(Excerpts from a dataset)

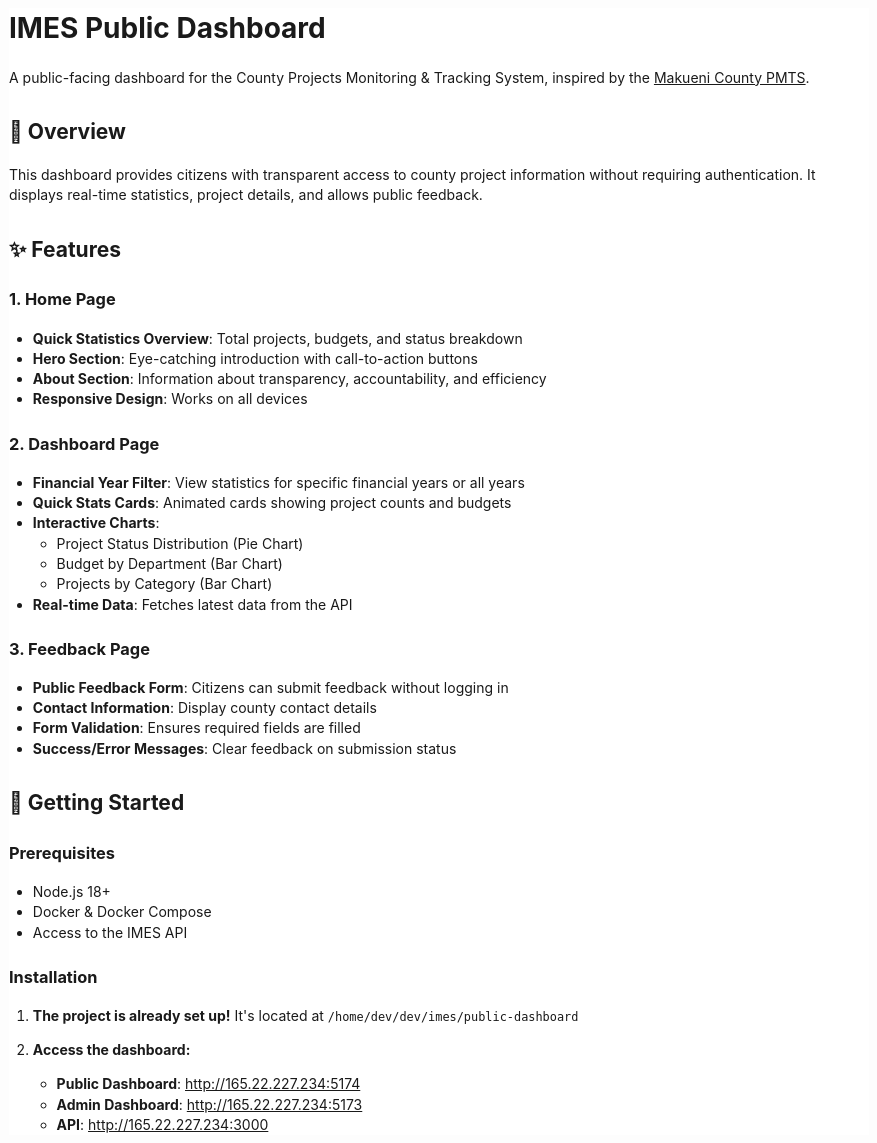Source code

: # IMES Public Dashboard

A public-facing dashboard for the County Projects Monitoring & Tracking System, inspired by the [Makueni County PMTS](https://pmts.makueni.go.ke/).

## 🎯 Overview

This dashboard provides citizens with transparent access to county project information without requiring authentication. It displays real-time statistics, project details, and allows public feedback.

## ✨ Features

### 1. Home Page
- **Quick Statistics Overview**: Total projects, budgets, and status breakdown
- **Hero Section**: Eye-catching introduction with call-to-action buttons
- **About Section**: Information about transparency, accountability, and efficiency
- **Responsive Design**: Works on all devices

### 2. Dashboard Page
- **Financial Year Filter**: View statistics for specific financial years or all years
- **Quick Stats Cards**: Animated cards showing project counts and budgets
- **Interactive Charts**:
  - Project Status Distribution (Pie Chart)
  - Budget by Department (Bar Chart)
  - Projects by Category (Bar Chart)
- **Real-time Data**: Fetches latest data from the API

### 3. Feedback Page
- **Public Feedback Form**: Citizens can submit feedback without logging in
- **Contact Information**: Display county contact details
- **Form Validation**: Ensures required fields are filled
- **Success/Error Messages**: Clear feedback on submission status

## 🚀 Getting Started

### Prerequisites
- Node.js 18+
- Docker & Docker Compose
- Access to the IMES API

### Installation

1. **The project is already set up!** It's located at `/home/dev/dev/imes/public-dashboard`

2. **Access the dashboard:**
   - **Public Dashboard**: http://165.22.227.234:5174
   - **Admin Dashboard**: http://165.22.227.234:5173
   - **API**: http://165.22.227.234:3000
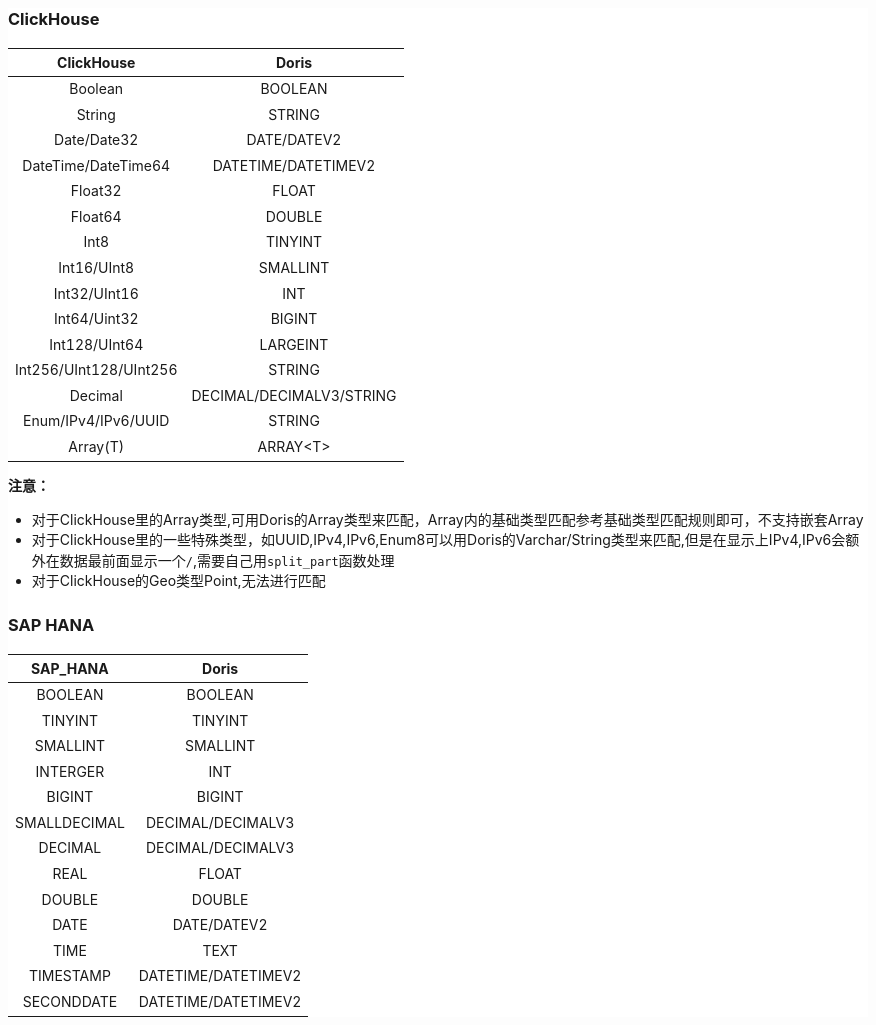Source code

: ### ClickHouse

|                        ClickHouse                        |          Doris           |
|:--------------------------------------------------------:|:------------------------:|
|                         Boolean                          |         BOOLEAN          |
|                          String                          |          STRING          |
|                       Date/Date32                        |       DATE/DATEV2        |
|                   DateTime/DateTime64                    |   DATETIME/DATETIMEV2    |
|                         Float32                          |          FLOAT           |
|                         Float64                          |          DOUBLE          |
|                           Int8                           |         TINYINT          |
|                       Int16/UInt8                        |         SMALLINT         |
|                       Int32/UInt16                       |           INT            |
|                       Int64/Uint32                       |          BIGINT          |
|                      Int128/UInt64                       |         LARGEINT         |
|                  Int256/UInt128/UInt256                  |          STRING          |
|                         Decimal                          | DECIMAL/DECIMALV3/STRING |
|                   Enum/IPv4/IPv6/UUID                    |          STRING          |
| <version since="dev" type="inline"> Array(T)  </version> |        ARRAY\<T\>        |

**注意：**

- <version since="dev" type="inline"> 对于ClickHouse里的Array类型,可用Doris的Array类型来匹配，Array内的基础类型匹配参考基础类型匹配规则即可，不支持嵌套Array </version>
- 对于ClickHouse里的一些特殊类型，如UUID,IPv4,IPv6,Enum8可以用Doris的Varchar/String类型来匹配,但是在显示上IPv4,IPv6会额外在数据最前面显示一个`/`,需要自己用`split_part`函数处理
- 对于ClickHouse的Geo类型Point,无法进行匹配

### SAP HANA

|   SAP_HANA   |        Doris        |
|:------------:|:-------------------:|
|   BOOLEAN    |       BOOLEAN       |
|   TINYINT    |       TINYINT       |
|   SMALLINT   |      SMALLINT       |
|   INTERGER   |         INT         |
|    BIGINT    |       BIGINT        |
| SMALLDECIMAL |  DECIMAL/DECIMALV3  |
|   DECIMAL    |  DECIMAL/DECIMALV3  |
|     REAL     |        FLOAT        |
|    DOUBLE    |       DOUBLE        |
|     DATE     |     DATE/DATEV2     |
|     TIME     |        TEXT         |
|  TIMESTAMP   | DATETIME/DATETIMEV2 |
|  SECONDDATE  | DATETIME/DATETIMEV2 |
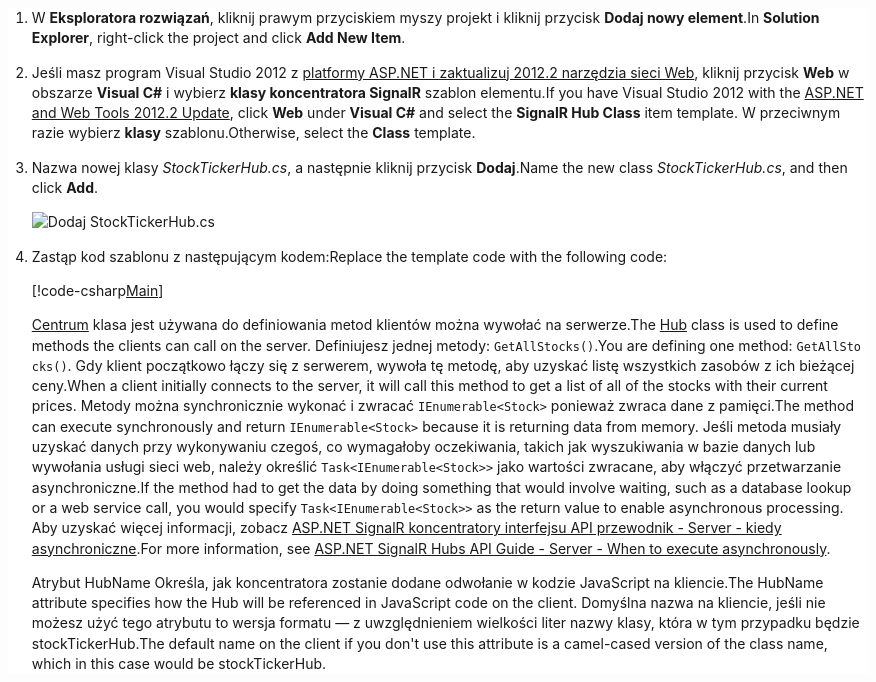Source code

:
1. <span data-ttu-id="e4f6b-171">W **Eksploratora rozwiązań**, kliknij prawym przyciskiem myszy projekt i kliknij przycisk **Dodaj nowy element**.</span><span class="sxs-lookup"><span data-stu-id="e4f6b-171">In **Solution Explorer**, right-click the project and click **Add New Item**.</span></span>
2. <span data-ttu-id="e4f6b-172">Jeśli masz program Visual Studio 2012 z [platformy ASP.NET i zaktualizuj 2012.2 narzędzia sieci Web](https://go.microsoft.com/fwlink/?LinkId=279941), kliknij przycisk **Web** w obszarze **Visual C#** i wybierz **klasy koncentratora SignalR** szablon elementu.</span><span class="sxs-lookup"><span data-stu-id="e4f6b-172">If you have Visual Studio 2012 with the [ASP.NET and Web Tools 2012.2 Update](https://go.microsoft.com/fwlink/?LinkId=279941), click **Web** under **Visual C#** and select the **SignalR Hub Class** item template.</span></span> <span data-ttu-id="e4f6b-173">W przeciwnym razie wybierz **klasy** szablonu.</span><span class="sxs-lookup"><span data-stu-id="e4f6b-173">Otherwise, select the **Class** template.</span></span>
3. <span data-ttu-id="e4f6b-174">Nazwa nowej klasy *StockTickerHub.cs*, a następnie kliknij przycisk **Dodaj**.</span><span class="sxs-lookup"><span data-stu-id="e4f6b-174">Name the new class *StockTickerHub.cs*, and then click **Add**.</span></span>

    ![Dodaj StockTickerHub.cs](tutorial-server-broadcast-with-aspnet-signalr/_static/image5.png)
4. <span data-ttu-id="e4f6b-176">Zastąp kod szablonu z następującym kodem:</span><span class="sxs-lookup"><span data-stu-id="e4f6b-176">Replace the template code with the following code:</span></span>

    [!code-csharp[Main](tutorial-server-broadcast-with-aspnet-signalr/samples/sample3.cs)]

    <span data-ttu-id="e4f6b-177">[Centrum](https://msdn.microsoft.com/en-us/library/microsoft.aspnet.signalr.hub(v=vs.111).aspx) klasa jest używana do definiowania metod klientów można wywołać na serwerze.</span><span class="sxs-lookup"><span data-stu-id="e4f6b-177">The [Hub](https://msdn.microsoft.com/en-us/library/microsoft.aspnet.signalr.hub(v=vs.111).aspx) class is used to define methods the clients can call on the server.</span></span> <span data-ttu-id="e4f6b-178">Definiujesz jednej metody: `GetAllStocks()`.</span><span class="sxs-lookup"><span data-stu-id="e4f6b-178">You are defining one method: `GetAllStocks()`.</span></span> <span data-ttu-id="e4f6b-179">Gdy klient początkowo łączy się z serwerem, wywoła tę metodę, aby uzyskać listę wszystkich zasobów z ich bieżącej ceny.</span><span class="sxs-lookup"><span data-stu-id="e4f6b-179">When a client initially connects to the server, it will call this method to get a list of all of the stocks with their current prices.</span></span> <span data-ttu-id="e4f6b-180">Metody można synchronicznie wykonać i zwracać `IEnumerable<Stock>` ponieważ zwraca dane z pamięci.</span><span class="sxs-lookup"><span data-stu-id="e4f6b-180">The method can execute synchronously and return `IEnumerable<Stock>` because it is returning data from memory.</span></span> <span data-ttu-id="e4f6b-181">Jeśli metoda musiały uzyskać danych przy wykonywaniu czegoś, co wymagałoby oczekiwania, takich jak wyszukiwania w bazie danych lub wywołania usługi sieci web, należy określić `Task<IEnumerable<Stock>>` jako wartości zwracane, aby włączyć przetwarzanie asynchroniczne.</span><span class="sxs-lookup"><span data-stu-id="e4f6b-181">If the method had to get the data by doing something that would involve waiting, such as a database lookup or a web service call, you would specify `Task<IEnumerable<Stock>>` as the return value to enable asynchronous processing.</span></span> <span data-ttu-id="e4f6b-182">Aby uzyskać więcej informacji, zobacz [ASP.NET SignalR koncentratory interfejsu API przewodnik - Server - kiedy asynchroniczne](index.md).</span><span class="sxs-lookup"><span data-stu-id="e4f6b-182">For more information, see [ASP.NET SignalR Hubs API Guide - Server - When to execute asynchronously](index.md).</span></span>

    <span data-ttu-id="e4f6b-183">Atrybut HubName Określa, jak koncentratora zostanie dodane odwołanie w kodzie JavaScript na kliencie.</span><span class="sxs-lookup"><span data-stu-id="e4f6b-183">The HubName attribute specifies how the Hub will be referenced in JavaScript code on the client.</span></span> <span data-ttu-id="e4f6b-184">Domyślna nazwa na kliencie, jeśli nie możesz użyć tego atrybutu to wersja formatu — z uwzględnieniem wielkości liter nazwy klasy, która w tym przypadku będzie stockTickerHub.</span><span class="sxs-lookup"><span data-stu-id="e4f6b-184">The default name on the client if you don't use this attribute is a camel-cased version of the class name, which in this case would be stockTickerHub.</span></span>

> [WORK ORDER]:
Starting with the line containing "### 2. Dashboard Page" and going on through the line containing "- Projects by Category (Bar Chart)", write those lines out again, replacing "Bar Chart" with "Column Chart" and leaving everything else unchanged.

> [SOLUTION TO THE PROBLEM]:
### 2. Dashboard Page
- **Financial Year Filter**: View statistics for specific financial years or all years
- **Quick Stats Cards**: Animated cards showing project counts and budgets
- **Interactive Charts**:
  - Project Status Distribution (Pie Chart)
  - Budget by Department (Column Chart)
  - Projects by Category (Column Chart)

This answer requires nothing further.